DIETARY MODULATION OF IMMUNE FUNCTION AND OXIDATIVE STRESS
Location: Immunity and Disease Prevention Research Unit
Title: Vitamin D3 decreases parathyroid hormone in HIV-infected youth being treated with tenofovir: a randomized, placebo-controlled trial
| Havens, Peter - |
| Hazra, Rohan - |
| Flynn, Patricia - |
| Wilson, Craig - |
| Rutledge, Brandy - |
| Bethel, James - |
| Pan, Cynthia - |
Van Loan, Marta
Submitted to: Clinical Infectious Diseases
Publication Type: Peer Reviewed Journal
Publication Acceptance Date: November 22, 2011
Publication Date: April 1, 2012
Citation: Havens, P.L., Stephensen, C.B., Hazra, R., Flynn, P.M., Wilson, C.M., Rutledge, B., Bethel, J., Pan, C.G., Woodhouse, L.R., Van Loan, M.D. 2012. Vitamin D3 decreases parathyroid hormone in HIV-infected youth being treated with tenofovir: a randomized, placebo-controlled trial. Clinical Infectious Diseases. 54(7):1013-1025. DOI: 10.1093/cid/cir968.

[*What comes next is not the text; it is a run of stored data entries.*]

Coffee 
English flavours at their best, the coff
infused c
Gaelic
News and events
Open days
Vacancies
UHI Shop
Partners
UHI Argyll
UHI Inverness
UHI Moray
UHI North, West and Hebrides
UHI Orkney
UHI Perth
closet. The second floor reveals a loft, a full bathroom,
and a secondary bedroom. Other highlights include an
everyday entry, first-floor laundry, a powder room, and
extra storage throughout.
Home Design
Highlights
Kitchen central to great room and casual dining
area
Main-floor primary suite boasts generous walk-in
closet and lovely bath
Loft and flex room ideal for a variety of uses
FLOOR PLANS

Interpretive Summary: Young adults with HIV infection are at increased risk of vitamin D deficiency for reasons which are not clearly understood. This can adversely affect bone mineralization, which peaks in the late adolescent and young adult period. In addition, some antiretroviral drugs used to treat HIV have adverse effects on bone mineralization, perhaps by altering vitamin D metabolism. In this study we determined providing vitamin D supplementation (versus a placebo) improved vitamin D status and measures of calcium balance and bone turnover in young adults taking or not taking the antiretroviral drug tenofovir, which has known adverse effects on bone. Vitamin D improved indicators of calcium balance and, to a small degree, bone turnover in subjects taking tenofovir, suggesting that vitamin D supplementation may be a useful adjunct to routine use of tenofovir.

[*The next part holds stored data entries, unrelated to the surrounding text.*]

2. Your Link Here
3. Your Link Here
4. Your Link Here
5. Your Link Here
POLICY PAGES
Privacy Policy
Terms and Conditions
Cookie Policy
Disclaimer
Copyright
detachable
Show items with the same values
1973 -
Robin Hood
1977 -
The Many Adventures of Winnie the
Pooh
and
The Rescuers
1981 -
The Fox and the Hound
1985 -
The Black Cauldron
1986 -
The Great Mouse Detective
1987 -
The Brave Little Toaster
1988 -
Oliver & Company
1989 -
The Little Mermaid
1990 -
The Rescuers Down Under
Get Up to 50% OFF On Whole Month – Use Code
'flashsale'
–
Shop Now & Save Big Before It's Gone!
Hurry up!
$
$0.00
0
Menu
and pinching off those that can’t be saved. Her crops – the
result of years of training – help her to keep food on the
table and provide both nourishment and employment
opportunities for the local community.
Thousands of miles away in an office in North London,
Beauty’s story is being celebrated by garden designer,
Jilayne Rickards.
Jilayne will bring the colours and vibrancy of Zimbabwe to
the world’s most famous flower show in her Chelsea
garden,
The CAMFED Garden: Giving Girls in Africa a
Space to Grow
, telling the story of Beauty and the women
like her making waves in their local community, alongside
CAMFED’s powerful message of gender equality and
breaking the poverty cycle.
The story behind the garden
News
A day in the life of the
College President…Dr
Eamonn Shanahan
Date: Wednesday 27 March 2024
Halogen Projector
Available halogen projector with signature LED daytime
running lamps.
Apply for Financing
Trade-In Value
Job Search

Objective: To determine the effect of vitamin D (VITD) supplementation on tubular reabsorption of phosphate (TRP), serum parathyroid hormone (PTH), bone alkaline phosphatase (BAP), and C telopeptide (CTX) in HIV-infected youth receiving and not receiving tenofovir-containing cART (TDF).
Design: Randomized, double blind, placebo-controlled multicenter trial
Methods HIV-infected youth 18-24 years, viral load <5,000 copies/mL, were enrolled based on stable treatment with cART containing TDF (N=118) or not containing TDF (noTDF; N=85). Subjects were randomized within those groups to Vitamin D3 50,000 IU (N=102) or placebo (PL; N=101) with dosing at 0, 4, and 8 weeks. Outcome measures included change in TRP, PTH, BAP, and CTX from baseline to week 12 by TDF or noTDF and by VITD or PL.
Results: At baseline VITD and PL groups were similar in age, race/ethnicity, BMI, VITD status, and calcium intake. Those on TDF had lower TRP and higher PTH and CTX; but similar BAP. At week 12, 95% in VITD group had serum 25-hydroxy vitamin D (25-OHD) > 20 ng/mL, increased from 48% at baseline, with no 25-OHD change in PL (p<0.001). PTH decreased in the TDF group receiving VITD (p=0.031), but not in the noTDF group receiving VITD, or in either PL group. The decrease in PTH with VITD occurred in those on TDF with baseline 25-OHD <20 and >20 ng/mL (mean PTH change -7.9 and -6.2 pg/mL; p=0.031 and 0.053, respectively). There were no significant toxicities.
Conclusion: In youth on TDF, vitamin D3 supplementation decreased PTH, regardless of baseline 25-OHD concentration.